• **Exercises**:
[1] In the advice column about returning to sex near age 60, how many years has the letter writer gone without sex?
[2] Continue the advice column about returning to sex near age 60, picking up after its last sentence.

--- Selected passage Enclosed Below ---

Q. I have not had sex in 17 years and am about to turn 60. I am entering a great relationship though and am really worried. I used to have GREAT sex when younger, never any problems whatsoever. What can I do? Advice welcome. Thanks
A. Oh my love. I cannot think of anything more terrifying than opening up your chest. Or your legs.
That’s just how it goes.
Of course, one should not avoid this terror. In fact, I would suggest you embrace it. Run towards it at fast as you can and with all your gusto and strength, as if the very painful impact of slamming face first into the most solid wall that exists will only be of the greatest benefit to your life. Certainly one could think of wiser, more effective methods, more rational methods, one’s that do not peg you as “over-emotional” or “needy” or “neurotic.” But these states of being? They mean nothing. Do not let them carry themselves behind you when you move forward.
I can’t recommend much in the realm of advice that concerns not being nervous. I am all too nervous myself when it comes to the complete and utter changes that take you so fiercely by surprise that you wonder why it was you decided at 60 that you would live out the rest of your life a very certain way. Or that you were meant to be a certain way. That doors had all together shut closed.

--- End of Enclosed Selected passage ---
--- Material shown Enclosed Below ---

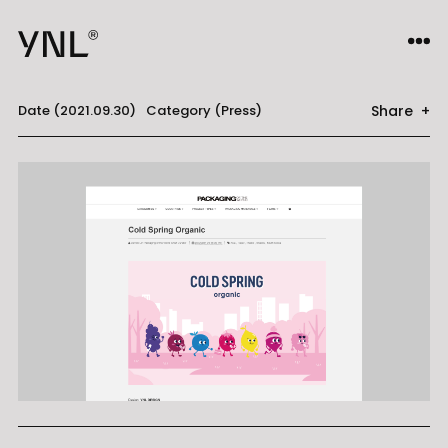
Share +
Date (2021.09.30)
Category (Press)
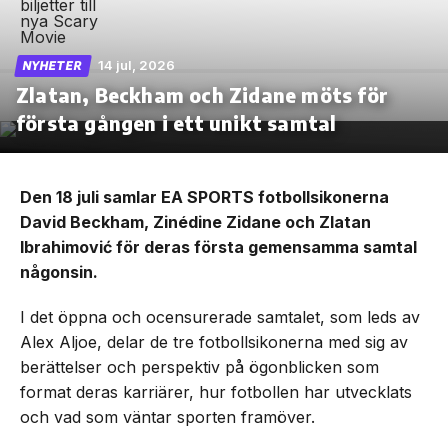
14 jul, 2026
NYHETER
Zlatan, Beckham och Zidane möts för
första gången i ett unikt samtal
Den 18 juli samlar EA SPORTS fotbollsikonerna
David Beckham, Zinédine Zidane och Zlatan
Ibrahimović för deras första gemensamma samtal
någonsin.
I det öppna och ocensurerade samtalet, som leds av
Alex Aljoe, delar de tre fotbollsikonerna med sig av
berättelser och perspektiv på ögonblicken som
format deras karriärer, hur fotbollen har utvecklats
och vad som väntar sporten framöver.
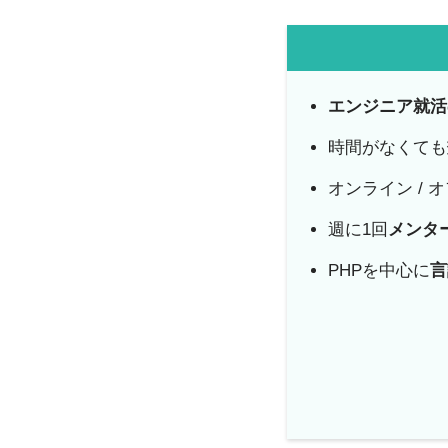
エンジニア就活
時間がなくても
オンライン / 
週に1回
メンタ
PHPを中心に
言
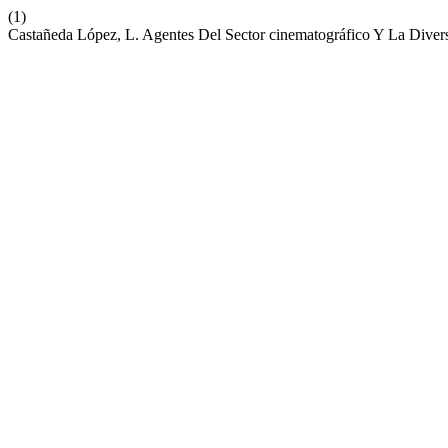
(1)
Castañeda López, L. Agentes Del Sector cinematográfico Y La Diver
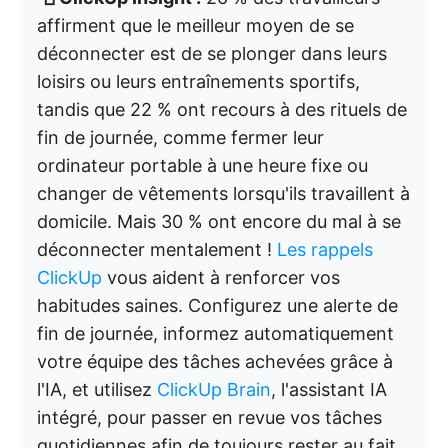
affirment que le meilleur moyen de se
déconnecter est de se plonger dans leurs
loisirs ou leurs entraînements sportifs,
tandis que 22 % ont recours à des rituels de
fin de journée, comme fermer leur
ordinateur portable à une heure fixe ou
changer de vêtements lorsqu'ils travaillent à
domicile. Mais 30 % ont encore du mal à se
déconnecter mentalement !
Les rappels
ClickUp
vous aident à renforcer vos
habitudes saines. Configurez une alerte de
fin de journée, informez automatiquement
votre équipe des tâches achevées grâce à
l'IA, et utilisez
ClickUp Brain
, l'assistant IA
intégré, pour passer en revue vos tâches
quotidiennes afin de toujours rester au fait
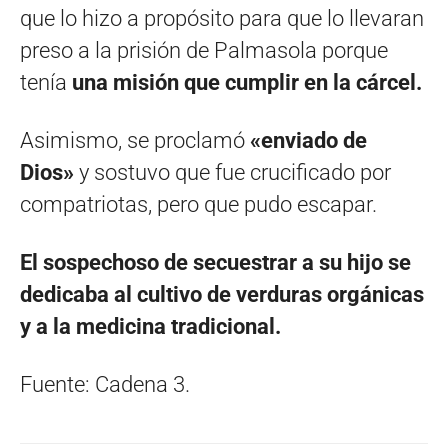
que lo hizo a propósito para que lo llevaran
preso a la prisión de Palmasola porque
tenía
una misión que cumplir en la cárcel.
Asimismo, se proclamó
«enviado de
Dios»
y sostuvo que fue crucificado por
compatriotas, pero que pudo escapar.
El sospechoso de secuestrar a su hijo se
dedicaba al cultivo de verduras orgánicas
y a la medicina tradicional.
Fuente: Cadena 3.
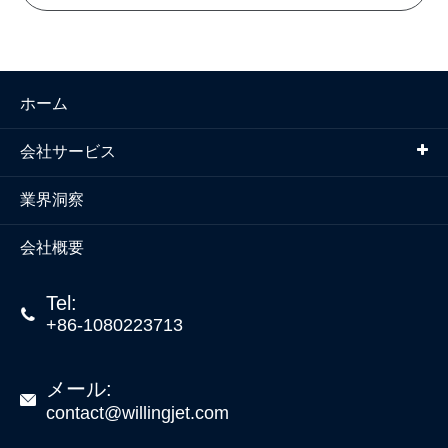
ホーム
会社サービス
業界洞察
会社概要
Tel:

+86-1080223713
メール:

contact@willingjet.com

--- End of Enclosed Material shown ---

• **Answer list**:
[1] 17 years.

[2]
But here you are, entering a relationship with someone, entering intimacy with someone. How radical is that? You have found someone to swap fluids and body parts with. It’s definitely easy for the most part, but when it actually means something? It’s far better.
It is at this point that we can go two ways. On one path, I can recommend to you the different ways in which you allow your body to relax and adapt, to re-learn what it means to physically be with someone. I could tell you about vibrators and toys and lubes and all the things under the sun that I know you know and probably have no uncertain unfamiliarity with. The different ways in which you can retrain your bodies response to touch, including your own, as a precursor for showing your body that it is all ready to go at any point, any day.
Or, I could just tell you to show up.
Yes. Just show up.
I know, that seems devastatingly overwrought and general, but don’t mistake honesty in simplicity. It is there for a reason. It is there because it can speak truth. And the truth of your matter, my sweet pea? The truth is, you can prepare all day long, as if you were in some orgasm bootcamp, which, while sounding incredibly delightful, can only train you for one thing — to have orgasms. Again, please do not think I am discounting the ever amazing training for orgasms. Hardly. However, this does not solve your actual dilemma. It just gives you a way to deal with it.
Dealing is good. Understanding is better.
So, what do you do?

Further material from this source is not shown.